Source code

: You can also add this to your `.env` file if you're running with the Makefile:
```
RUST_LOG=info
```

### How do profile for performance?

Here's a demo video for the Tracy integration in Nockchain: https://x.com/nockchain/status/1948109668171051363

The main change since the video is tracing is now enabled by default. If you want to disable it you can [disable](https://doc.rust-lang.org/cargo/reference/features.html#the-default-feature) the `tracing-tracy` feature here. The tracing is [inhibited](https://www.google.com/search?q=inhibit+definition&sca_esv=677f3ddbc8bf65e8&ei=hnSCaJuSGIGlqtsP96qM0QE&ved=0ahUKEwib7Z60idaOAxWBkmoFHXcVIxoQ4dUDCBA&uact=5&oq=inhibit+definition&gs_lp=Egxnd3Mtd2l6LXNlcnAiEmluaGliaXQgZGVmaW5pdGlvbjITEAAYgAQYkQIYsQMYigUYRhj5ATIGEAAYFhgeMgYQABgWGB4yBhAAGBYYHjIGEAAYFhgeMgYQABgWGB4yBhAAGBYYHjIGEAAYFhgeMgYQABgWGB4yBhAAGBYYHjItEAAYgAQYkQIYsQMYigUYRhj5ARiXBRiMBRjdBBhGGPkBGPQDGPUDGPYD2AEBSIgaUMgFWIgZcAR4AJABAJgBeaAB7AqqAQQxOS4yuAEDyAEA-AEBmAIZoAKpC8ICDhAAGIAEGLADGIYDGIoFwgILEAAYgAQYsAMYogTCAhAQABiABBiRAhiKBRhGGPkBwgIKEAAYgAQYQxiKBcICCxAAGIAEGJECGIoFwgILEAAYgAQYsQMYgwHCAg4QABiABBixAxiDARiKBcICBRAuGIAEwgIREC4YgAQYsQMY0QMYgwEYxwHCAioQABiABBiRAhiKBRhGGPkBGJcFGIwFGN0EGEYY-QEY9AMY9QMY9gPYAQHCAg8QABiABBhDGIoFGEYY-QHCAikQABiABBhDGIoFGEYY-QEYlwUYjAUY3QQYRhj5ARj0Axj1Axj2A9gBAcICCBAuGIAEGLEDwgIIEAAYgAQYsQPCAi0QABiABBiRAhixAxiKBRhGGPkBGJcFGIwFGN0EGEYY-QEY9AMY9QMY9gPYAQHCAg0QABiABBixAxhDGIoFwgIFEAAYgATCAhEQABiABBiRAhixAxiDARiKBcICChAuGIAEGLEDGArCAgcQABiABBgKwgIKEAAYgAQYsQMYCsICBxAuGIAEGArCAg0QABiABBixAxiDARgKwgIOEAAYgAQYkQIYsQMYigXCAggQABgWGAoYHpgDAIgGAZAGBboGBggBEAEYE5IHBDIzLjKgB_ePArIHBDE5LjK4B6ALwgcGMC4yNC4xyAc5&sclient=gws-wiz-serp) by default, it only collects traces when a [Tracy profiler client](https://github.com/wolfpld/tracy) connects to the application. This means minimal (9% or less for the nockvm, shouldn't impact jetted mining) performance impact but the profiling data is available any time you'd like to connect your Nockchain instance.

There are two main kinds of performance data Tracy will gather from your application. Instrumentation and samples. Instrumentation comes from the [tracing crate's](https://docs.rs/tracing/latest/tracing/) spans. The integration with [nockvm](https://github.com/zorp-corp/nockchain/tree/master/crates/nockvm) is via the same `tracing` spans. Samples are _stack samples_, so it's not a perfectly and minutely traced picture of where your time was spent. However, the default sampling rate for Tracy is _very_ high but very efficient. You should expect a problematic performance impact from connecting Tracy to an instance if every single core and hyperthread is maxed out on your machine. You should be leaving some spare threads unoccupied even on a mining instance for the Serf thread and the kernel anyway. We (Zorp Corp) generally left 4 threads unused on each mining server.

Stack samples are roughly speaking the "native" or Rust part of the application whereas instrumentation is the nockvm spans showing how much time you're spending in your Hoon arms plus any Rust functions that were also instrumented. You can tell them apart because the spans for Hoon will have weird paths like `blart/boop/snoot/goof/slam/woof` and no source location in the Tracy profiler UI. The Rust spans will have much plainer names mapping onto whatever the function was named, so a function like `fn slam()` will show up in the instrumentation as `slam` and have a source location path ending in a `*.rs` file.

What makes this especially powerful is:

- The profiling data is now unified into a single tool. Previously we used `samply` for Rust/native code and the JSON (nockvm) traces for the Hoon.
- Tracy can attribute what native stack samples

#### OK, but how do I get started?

········

— Exercise directions —
Print all of the entries exactly as they appear.

— Your response —
Source code

: You can also add this to your `.env` file if you're running with the Makefile:
```
RUST_LOG=info
```

### How do profile for performance?

Here's a demo video for the Tracy integration in Nockchain: https://x.com/nockchain/status/1948109668171051363

The main change since the video is tracing is now enabled by default. If you want to disable it you can [disable](https://doc.rust-lang.org/cargo/reference/features.html#the-default-feature) the `tracing-tracy` feature here. The tracing is [inhibited](https://www.google.com/search?q=inhibit+definition&sca_esv=677f3ddbc8bf65e8&ei=hnSCaJuSGIGlqtsP96qM0QE&ved=0ahUKEwib7Z60idaOAxWBkmoFHXcVIxoQ4dUDCBA&uact=5&oq=inhibit+definition&gs_lp=Egxnd3Mtd2l6LXNlcnAiEmluaGliaXQgZGVmaW5pdGlvbjITEAAYgAQYkQIYsQMYigUYRhj5ATIGEAAYFhgeMgYQABgWGB4yBhAAGBYYHjIGEAAYFhgeMgYQABgWGB4yBhAAGBYYHjIGEAAYFhgeMgYQABgWGB4yBhAAGBYYHjItEAAYgAQYkQIYsQMYigUYRhj5ARiXBRiMBRjdBBhGGPkBGPQDGPUDGPYD2AEBSIgaUMgFWIgZcAR4AJABAJgBeaAB7AqqAQQxOS4yuAEDyAEA-AEBmAIZoAKpC8ICDhAAGIAEGLADGIYDGIoFwgILEAAYgAQYsAMYogTCAhAQABiABBiRAhiKBRhGGPkBwgIKEAAYgAQYQxiKBcICCxAAGIAEGJECGIoFwgILEAAYgAQYsQMYgwHCAg4QABiABBixAxiDARiKBcICBRAuGIAEwgIREC4YgAQYsQMY0QMYgwEYxwHCAioQABiABBiRAhiKBRhGGPkBGJcFGIwFGN0EGEYY-QEY9AMY9QMY9gPYAQHCAg8QABiABBhDGIoFGEYY-QHCAikQABiABBhDGIoFGEYY-QEYlwUYjAUY3QQYRhj5ARj0Axj1Axj2A9gBAcICCBAuGIAEGLEDwgIIEAAYgAQYsQPCAi0QABiABBiRAhixAxiKBRhGGPkBGJcFGIwFGN0EGEYY-QEY9AMY9QMY9gPYAQHCAg0QABiABBixAxhDGIoFwgIFEAAYgATCAhEQABiABBiRAhixAxiDARiKBcICChAuGIAEGLEDGArCAgcQABiABBgKwgIKEAAYgAQYsQMYCsICBxAuGIAEGArCAg0QABiABBixAxiDARgKwgIOEAAYgAQYkQIYsQMYigXCAggQABgWGAoYHpgDAIgGAZAGBboGBggBEAEYE5IHBDIzLjKgB_ePArIHBDE5LjK4B6ALwgcGMC4yNC4xyAc5&sclient=gws-wiz-serp) by default, it only collects traces when a [Tracy profiler client](https://github.com/wolfpld/tracy) connects to the application. This means minimal (9% or less for the nockvm, shouldn't impact jetted mining) performance impact but the profiling data is available any time you'd like to connect your Nockchain instance.

There are two main kinds of performance data Tracy will gather from your application. Instrumentation and samples. Instrumentation comes from the [tracing crate's](https://docs.rs/tracing/latest/tracing/) spans. The integration with [nockvm](https://github.com/zorp-corp/nockchain/tree/master/crates/nockvm) is via the same `tracing` spans. Samples are _stack samples_, so it's not a perfectly and minutely traced picture of where your time was spent. However, the default sampling rate for Tracy is _very_ high but very efficient. You should expect a problematic performance impact from connecting Tracy to an instance if every single core and hyperthread is maxed out on your machine. You should be leaving some spare threads unoccupied even on a mining instance for the Serf thread and the kernel anyway. We (Zorp Corp) generally left 4 threads unused on each mining server.

Stack samples are roughly speaking the "native" or Rust part of the application whereas instrumentation is the nockvm spans showing how much time you're spending in your Hoon arms plus any Rust functions that were also instrumented. You can tell them apart because the spans for Hoon will have weird paths like `blart/boop/snoot/goof/slam/woof` and no source location in the Tracy profiler UI. The Rust spans will have much plainer names mapping onto whatever the function was named, so a function like `fn slam()` will show up in the instrumentation as `slam` and have a source location path ending in a `*.rs` file.

What makes this especially powerful is:

- The profiling data is now unified into a single tool. Previously we used `samply` for Rust/native code and the JSON (nockvm) traces for the Hoon.
- Tracy can attribute what native stack samples

#### OK, but how do I get started?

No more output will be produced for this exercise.